## Brief
Look below for the line containing "та даєте згоду на" and the line containing "Надано SendPulse"; repeat exactly those two lines and all lines between them, and nothing else.

## Extracted information
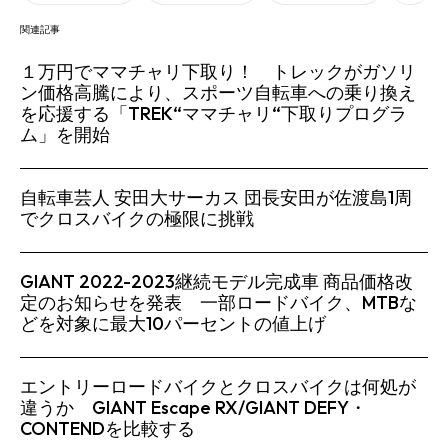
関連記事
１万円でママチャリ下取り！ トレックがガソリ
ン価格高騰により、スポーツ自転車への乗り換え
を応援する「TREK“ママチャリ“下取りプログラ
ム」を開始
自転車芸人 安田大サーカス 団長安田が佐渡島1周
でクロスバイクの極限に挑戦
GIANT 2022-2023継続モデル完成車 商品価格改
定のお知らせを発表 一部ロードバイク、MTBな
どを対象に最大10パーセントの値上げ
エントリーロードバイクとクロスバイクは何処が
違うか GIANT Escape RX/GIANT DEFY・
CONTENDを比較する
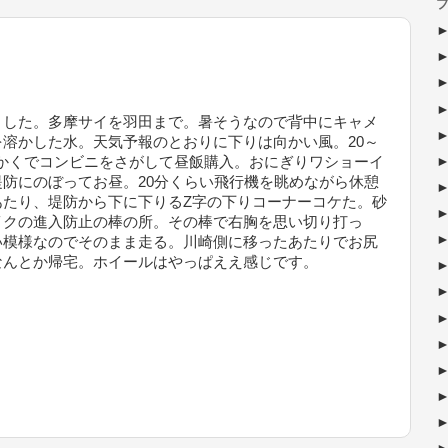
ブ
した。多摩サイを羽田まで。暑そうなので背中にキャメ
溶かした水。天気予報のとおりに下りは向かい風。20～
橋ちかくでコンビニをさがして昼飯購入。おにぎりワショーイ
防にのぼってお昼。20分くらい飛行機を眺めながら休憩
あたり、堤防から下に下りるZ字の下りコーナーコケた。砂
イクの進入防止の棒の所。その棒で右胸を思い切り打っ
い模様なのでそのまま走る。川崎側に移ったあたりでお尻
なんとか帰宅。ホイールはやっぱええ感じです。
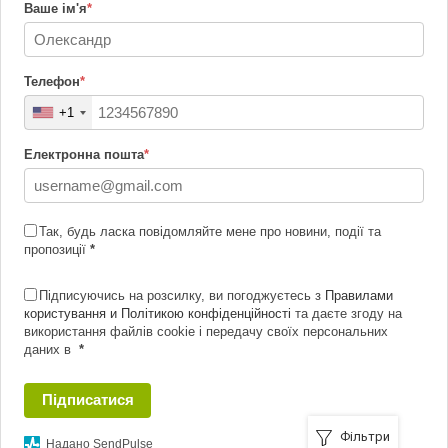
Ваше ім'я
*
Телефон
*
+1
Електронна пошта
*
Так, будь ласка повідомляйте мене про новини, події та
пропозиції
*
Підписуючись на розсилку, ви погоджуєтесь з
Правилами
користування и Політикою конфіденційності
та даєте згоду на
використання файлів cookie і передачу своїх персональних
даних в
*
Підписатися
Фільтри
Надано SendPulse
...
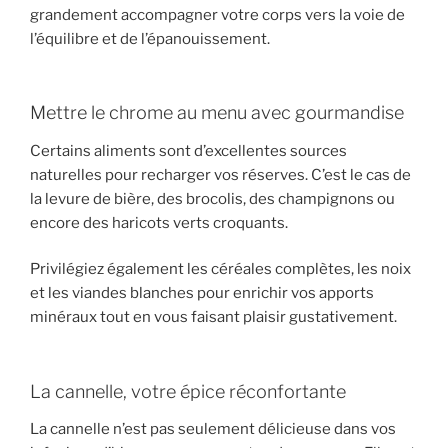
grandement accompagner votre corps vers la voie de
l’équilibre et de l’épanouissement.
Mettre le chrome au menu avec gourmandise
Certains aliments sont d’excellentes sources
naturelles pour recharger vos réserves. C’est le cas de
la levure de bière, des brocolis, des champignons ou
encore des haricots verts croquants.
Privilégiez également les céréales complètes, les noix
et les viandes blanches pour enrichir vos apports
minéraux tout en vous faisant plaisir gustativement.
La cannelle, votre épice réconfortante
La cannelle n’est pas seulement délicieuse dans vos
---
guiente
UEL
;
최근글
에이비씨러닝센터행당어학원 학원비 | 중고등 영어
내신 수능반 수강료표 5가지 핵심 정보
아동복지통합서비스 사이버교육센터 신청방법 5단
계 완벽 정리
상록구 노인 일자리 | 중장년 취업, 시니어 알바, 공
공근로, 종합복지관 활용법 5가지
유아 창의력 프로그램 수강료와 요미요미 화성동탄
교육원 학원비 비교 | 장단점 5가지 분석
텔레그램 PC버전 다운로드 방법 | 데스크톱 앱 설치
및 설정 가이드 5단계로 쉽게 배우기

## Result of this task
та даєте згоду на
використання файлів cookie і передачу своїх персональних
даних в
*
Підписатися
Фільтри
Надано SendPulse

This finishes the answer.